Une édition mitigée pour l’Afrique puisque le mieux classé, l’Algérien Youcef Reguigui, est 4e devant les Erythréens Sirak Tesfom et Metkel Eyob. Suivent, entre autre, le Rwandais Didier Munyaneza (8e), les Erythréens Daniel Teklehaimanot (9e) et Henok Mulueberhan (10e), ainsi que le Sud-Africain Rohan Du Plooy (11e) et l’Ivoirien Isiaka Cissé (11e ex-aequo).

« Les coureurs africains progressent, assure pourtant l’ex-coureur français Thomas Voeckler, parrain de la Tropicale 2019, au micro de notre envoyé spécial Olivier Pron. Il y a des pays qui progressent plus vite que d’autres. Peut-être ont-ils plus de moyens ? Peut-être sont-ils mieux structurés ? Je pense au Rwanda et à l’Erythrée, qui sont vraiment les deux fers de lance de l’Afrique. Après, il y a des équipes comme celles de la Côte d’Ivoire, du Burkina Faso, du Cameroun qui ont un petit peu plus de mal.

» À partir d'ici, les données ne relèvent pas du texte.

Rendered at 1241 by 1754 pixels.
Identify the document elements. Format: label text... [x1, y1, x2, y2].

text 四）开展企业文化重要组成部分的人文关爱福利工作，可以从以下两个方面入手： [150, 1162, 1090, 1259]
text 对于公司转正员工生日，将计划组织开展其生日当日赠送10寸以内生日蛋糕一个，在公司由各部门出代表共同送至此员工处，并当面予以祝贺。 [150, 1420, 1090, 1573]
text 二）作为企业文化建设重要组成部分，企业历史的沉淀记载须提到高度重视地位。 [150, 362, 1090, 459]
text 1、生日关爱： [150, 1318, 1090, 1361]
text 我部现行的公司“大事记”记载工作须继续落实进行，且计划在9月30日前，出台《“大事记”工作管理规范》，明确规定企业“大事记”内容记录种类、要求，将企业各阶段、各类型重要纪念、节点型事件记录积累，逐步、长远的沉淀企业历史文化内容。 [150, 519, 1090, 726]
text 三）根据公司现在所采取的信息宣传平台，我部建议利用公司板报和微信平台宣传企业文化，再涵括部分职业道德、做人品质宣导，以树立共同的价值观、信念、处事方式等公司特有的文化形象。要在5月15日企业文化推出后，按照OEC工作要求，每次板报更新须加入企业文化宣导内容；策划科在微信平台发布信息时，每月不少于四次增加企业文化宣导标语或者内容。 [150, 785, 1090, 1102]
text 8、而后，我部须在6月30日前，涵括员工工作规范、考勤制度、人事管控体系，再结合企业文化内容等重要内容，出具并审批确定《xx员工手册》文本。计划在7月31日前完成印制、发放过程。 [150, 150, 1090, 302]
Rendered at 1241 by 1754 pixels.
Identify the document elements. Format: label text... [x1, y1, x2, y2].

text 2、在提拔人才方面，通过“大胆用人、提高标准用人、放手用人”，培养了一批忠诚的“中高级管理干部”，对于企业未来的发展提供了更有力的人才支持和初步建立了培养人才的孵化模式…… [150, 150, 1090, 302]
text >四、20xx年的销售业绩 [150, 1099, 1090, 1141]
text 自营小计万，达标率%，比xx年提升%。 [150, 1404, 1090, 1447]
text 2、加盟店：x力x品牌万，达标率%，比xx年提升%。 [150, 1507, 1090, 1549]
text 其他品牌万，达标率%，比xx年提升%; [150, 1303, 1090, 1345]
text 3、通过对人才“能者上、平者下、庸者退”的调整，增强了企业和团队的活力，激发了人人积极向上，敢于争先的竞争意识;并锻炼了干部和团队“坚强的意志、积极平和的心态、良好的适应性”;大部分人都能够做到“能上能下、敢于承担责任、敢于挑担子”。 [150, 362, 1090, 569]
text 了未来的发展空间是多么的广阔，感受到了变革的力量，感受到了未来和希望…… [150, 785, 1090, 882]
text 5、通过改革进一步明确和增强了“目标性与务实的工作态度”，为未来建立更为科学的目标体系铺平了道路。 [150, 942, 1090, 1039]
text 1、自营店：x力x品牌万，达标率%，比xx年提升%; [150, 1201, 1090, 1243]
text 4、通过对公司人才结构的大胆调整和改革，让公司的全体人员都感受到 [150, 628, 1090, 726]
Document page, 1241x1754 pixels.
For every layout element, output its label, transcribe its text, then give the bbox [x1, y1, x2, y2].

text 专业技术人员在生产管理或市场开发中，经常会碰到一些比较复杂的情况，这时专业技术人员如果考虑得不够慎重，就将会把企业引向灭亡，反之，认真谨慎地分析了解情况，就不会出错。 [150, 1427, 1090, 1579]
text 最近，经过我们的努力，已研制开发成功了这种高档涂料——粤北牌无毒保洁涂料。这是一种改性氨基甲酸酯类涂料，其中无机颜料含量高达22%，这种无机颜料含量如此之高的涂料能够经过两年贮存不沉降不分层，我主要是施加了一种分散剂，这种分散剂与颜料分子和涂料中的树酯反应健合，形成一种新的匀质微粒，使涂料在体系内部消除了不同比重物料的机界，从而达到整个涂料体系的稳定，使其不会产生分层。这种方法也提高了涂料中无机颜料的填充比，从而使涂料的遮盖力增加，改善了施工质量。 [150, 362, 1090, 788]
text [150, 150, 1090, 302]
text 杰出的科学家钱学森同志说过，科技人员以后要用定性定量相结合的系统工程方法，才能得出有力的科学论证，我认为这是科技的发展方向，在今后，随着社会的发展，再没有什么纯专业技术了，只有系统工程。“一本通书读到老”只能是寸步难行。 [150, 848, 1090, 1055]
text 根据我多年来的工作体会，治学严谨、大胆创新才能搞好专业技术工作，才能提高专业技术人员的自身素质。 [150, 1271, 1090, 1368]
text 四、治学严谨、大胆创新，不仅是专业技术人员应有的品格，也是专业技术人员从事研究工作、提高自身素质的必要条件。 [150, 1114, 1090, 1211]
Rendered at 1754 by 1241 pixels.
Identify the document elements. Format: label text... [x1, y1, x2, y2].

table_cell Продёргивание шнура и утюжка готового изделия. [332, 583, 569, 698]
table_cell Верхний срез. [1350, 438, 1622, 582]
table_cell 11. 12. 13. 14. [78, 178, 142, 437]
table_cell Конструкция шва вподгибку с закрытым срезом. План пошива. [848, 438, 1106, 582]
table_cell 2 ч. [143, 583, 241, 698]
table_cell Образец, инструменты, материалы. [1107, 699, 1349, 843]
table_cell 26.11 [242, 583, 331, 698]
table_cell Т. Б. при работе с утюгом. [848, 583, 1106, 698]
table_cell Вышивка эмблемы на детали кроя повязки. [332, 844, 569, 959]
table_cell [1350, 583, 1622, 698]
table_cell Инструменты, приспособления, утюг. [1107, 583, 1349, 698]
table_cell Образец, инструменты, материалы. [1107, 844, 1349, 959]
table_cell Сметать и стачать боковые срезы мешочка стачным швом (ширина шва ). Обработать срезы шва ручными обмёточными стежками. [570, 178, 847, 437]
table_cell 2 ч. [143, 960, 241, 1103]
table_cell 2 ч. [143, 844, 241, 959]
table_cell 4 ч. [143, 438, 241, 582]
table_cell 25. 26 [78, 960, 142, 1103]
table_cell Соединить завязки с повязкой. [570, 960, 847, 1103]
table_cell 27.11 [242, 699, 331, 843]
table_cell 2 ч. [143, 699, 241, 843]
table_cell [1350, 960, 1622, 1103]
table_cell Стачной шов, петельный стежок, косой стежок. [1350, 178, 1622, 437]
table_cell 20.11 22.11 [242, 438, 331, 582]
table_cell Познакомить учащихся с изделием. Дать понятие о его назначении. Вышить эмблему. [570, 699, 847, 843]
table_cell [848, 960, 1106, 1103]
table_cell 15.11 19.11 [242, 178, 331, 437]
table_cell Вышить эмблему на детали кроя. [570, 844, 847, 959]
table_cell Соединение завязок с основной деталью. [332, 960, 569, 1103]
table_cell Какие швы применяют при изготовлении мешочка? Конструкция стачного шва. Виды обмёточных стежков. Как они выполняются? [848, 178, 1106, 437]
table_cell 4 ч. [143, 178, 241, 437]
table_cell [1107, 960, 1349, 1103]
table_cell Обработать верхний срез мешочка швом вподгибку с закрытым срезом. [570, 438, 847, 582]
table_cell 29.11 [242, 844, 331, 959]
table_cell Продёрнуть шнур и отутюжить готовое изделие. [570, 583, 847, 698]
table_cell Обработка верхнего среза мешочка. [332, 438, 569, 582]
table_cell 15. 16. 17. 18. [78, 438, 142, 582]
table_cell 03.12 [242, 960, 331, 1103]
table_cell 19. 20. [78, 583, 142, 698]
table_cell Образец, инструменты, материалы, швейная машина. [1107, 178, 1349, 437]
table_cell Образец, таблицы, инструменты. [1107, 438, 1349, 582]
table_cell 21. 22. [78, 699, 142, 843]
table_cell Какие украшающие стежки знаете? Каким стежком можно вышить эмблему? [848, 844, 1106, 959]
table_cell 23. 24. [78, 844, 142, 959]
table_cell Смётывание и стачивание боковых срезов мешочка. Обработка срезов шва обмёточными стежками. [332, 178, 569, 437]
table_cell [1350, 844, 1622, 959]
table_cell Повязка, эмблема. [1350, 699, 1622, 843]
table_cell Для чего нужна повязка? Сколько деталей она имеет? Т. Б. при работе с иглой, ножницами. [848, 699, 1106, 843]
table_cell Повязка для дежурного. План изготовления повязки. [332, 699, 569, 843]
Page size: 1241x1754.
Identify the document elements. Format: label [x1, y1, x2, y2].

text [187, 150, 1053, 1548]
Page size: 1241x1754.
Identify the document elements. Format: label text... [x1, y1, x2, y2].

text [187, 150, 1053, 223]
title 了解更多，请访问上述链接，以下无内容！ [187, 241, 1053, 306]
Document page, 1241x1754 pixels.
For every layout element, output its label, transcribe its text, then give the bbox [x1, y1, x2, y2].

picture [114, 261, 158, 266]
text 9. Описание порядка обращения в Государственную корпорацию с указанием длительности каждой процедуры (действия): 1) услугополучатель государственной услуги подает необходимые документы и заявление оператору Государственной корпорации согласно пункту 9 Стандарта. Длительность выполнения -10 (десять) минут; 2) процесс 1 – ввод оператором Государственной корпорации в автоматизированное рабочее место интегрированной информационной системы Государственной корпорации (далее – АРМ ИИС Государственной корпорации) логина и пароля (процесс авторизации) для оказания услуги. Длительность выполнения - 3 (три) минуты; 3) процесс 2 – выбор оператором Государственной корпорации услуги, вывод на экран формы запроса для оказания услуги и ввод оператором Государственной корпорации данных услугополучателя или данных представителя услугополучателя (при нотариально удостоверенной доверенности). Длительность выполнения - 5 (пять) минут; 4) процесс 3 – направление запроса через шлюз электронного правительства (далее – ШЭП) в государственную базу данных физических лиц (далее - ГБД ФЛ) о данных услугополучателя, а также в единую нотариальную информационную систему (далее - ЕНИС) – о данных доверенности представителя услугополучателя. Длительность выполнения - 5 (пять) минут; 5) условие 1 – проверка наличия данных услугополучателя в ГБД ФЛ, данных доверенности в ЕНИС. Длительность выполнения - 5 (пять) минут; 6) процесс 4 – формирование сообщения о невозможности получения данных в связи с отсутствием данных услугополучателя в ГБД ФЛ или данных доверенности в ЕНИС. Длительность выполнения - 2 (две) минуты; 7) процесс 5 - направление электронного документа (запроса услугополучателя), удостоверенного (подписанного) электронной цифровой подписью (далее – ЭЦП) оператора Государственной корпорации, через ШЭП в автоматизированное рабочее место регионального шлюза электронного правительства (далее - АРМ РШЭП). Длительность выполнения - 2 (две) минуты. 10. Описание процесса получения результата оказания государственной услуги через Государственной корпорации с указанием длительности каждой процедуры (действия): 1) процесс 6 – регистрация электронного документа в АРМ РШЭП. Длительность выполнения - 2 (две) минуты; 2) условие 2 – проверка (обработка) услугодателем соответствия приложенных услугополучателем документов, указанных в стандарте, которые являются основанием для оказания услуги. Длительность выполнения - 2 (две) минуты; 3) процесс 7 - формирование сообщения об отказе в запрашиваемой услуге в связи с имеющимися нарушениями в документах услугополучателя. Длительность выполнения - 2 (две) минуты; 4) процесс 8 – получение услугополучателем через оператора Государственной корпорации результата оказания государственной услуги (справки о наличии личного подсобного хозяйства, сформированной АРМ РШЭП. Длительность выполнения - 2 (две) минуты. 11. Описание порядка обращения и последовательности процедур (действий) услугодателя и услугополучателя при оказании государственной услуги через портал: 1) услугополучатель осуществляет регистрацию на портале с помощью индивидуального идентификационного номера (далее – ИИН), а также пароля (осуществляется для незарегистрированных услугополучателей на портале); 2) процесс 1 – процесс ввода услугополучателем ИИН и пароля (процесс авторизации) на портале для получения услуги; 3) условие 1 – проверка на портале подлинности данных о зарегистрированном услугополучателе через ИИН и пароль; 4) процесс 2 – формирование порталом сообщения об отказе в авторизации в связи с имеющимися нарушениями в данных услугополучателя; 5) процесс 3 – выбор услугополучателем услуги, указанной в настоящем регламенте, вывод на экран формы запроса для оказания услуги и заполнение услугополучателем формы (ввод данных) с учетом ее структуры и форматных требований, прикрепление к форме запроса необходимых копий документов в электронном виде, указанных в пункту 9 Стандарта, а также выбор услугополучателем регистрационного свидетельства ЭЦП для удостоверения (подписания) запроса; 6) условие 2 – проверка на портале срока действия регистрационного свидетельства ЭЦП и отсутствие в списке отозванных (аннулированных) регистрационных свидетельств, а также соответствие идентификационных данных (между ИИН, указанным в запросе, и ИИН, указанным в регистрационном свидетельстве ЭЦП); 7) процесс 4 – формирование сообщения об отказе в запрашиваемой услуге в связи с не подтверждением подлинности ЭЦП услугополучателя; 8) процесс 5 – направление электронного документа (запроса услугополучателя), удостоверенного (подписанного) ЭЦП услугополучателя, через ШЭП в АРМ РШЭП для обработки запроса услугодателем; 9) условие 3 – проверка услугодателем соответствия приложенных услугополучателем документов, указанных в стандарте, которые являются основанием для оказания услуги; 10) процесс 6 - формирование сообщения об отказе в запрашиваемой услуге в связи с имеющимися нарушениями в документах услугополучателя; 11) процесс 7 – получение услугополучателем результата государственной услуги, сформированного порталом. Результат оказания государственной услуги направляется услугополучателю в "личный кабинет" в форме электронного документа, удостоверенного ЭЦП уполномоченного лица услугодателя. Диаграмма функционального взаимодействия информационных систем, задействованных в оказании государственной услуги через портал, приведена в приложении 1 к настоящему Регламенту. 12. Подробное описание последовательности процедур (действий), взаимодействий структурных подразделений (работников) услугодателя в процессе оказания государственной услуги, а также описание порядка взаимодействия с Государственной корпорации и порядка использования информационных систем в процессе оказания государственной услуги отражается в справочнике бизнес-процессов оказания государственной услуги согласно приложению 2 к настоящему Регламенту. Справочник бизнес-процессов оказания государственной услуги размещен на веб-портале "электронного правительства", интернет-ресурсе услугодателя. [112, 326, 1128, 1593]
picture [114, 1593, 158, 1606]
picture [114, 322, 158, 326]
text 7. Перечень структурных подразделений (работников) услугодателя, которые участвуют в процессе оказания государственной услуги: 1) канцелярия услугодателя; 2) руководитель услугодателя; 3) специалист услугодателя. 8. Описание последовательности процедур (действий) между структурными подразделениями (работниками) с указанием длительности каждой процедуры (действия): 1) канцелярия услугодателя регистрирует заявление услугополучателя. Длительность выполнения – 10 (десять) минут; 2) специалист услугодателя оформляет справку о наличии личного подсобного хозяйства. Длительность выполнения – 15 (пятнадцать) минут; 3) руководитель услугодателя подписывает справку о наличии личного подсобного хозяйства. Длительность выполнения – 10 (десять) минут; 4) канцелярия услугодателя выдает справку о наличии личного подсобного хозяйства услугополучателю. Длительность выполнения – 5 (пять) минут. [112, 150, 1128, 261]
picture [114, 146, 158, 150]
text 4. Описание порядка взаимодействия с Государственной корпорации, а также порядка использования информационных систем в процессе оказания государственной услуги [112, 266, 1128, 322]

Mais je ne pense pas que ce soit dû à un manque de potentiel physique. C’est sans doute davantage une question de bonne volonté. Est-ce dans leur propre pays ou au niveau des instances internationales du cyclisme […] ? Mais, très honnêtement, il n’y a pas eu beaucoup de coureurs africains lâchés durant cette Tropicale. Ça roule pourtant à la vitesse d’une course en Europe. Alors, les coureurs africains ne gagnent peut-être pas. Mais ils ne sont pas décrochés et ils ne sont pas ridicules du tout ».